Выбранный отрывок:


– Может, это еще от православия: открыться навстречу Богу?

– Скорее, открыться навстречу ветру.

– Будучи человеком своего поколения, своего опыта, какое у вас отношение к религии, к Богу?

– Я думаю, что самое примитивное в отношениях с высшей силой это воспринимать всерьез и поклоняться религиозной атрибутике. То, что часть населения склоняет голову перед иконой, другая часть перед мезузой, а третья перед камнем Кааба, - это всего лишь атрибутика. Если Авраам утвердил единобожие, то обсасывать столетиями какие-то расхождения в поклонении это бессмыслица. Есть Бог. Для тех, кто в Него верит. Или субстанция, как говорил русский ученый Козырев, возможно, вполне неодушевленная. Не знаю. Как говорили римляне: не знаем и не узнаем. Но если уж принимаешь это, то какая разница – крестишь ли ты себя, осеняешь ли могендовидом или полумесяцем? Несерьезно это. Есть что-то управляющее вселенной, как считал тот же Козырев и не он один. Да простят меня наши раввины, но хождение в синагогу, где, как у Бабеля, люди обсуждают цены на овес, дело бесполезное. Стены только сужают кругозор в попытке говорить к Богу и слушать Бога. Уж лучше в поле выйти. Естественна попытка обращения к высшей силе. Но вы держимся за традицию, которая давным-давно стала догмой, а это вещь очень вредная для человечества.

– Вы знаете уже, что будете писать после книги об авангарде?

Исходные данные:

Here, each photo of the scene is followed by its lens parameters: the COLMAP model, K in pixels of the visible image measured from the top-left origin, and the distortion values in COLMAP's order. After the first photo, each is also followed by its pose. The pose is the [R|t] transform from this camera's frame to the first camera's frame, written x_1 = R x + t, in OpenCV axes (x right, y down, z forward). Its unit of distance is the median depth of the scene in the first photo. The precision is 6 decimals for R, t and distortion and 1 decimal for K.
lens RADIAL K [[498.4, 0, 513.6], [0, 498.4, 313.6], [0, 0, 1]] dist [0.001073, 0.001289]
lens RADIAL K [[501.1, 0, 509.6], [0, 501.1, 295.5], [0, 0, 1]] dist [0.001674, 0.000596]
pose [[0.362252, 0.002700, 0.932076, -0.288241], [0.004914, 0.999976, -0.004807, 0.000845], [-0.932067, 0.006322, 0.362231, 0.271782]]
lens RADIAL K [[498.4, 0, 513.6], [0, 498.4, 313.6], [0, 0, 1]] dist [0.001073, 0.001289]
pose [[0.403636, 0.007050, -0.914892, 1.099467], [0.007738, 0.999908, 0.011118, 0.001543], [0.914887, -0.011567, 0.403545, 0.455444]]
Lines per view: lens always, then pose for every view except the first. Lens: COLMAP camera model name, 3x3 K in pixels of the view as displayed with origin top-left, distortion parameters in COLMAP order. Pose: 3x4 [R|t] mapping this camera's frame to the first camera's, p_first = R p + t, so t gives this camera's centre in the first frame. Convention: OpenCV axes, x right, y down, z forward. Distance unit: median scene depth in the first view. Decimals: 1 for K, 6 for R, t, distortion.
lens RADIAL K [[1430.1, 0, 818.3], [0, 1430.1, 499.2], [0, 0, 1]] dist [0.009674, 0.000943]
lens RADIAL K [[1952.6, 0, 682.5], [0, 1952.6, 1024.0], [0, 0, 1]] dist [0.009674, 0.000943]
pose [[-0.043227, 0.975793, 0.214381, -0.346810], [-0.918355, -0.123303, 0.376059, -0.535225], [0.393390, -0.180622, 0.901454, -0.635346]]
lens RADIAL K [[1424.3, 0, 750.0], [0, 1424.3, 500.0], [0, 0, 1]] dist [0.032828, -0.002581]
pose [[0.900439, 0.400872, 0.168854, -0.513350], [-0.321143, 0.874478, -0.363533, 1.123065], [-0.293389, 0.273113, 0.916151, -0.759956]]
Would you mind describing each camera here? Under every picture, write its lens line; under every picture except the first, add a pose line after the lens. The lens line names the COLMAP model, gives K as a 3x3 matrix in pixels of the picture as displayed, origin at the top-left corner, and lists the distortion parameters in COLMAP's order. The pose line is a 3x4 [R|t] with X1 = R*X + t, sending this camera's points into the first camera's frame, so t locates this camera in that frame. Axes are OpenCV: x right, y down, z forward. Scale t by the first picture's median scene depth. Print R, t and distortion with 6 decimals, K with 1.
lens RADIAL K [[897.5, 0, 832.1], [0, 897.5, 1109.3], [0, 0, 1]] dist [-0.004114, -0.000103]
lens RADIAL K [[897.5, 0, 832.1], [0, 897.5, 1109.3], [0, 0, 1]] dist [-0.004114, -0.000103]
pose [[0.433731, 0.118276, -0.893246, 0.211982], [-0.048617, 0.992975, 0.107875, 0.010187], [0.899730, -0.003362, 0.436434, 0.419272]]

Задание A: Какого русского ученого упоминает собеседник в выбранном отрывке, говоря о субстанции, управляющей вселенной?
Задание B: Почему, судя по выбранному отрывку, собеседник считает, что лучше выйти в поле, чем ходить в синагогу?

Ответ A: Козырева.

Ответ B: По его словам, стены только сужают кругозор в попытке говорить к Богу и слушать Бога. Кроме того, в синагоге, как у Бабеля, люди обсуждают цены на овес.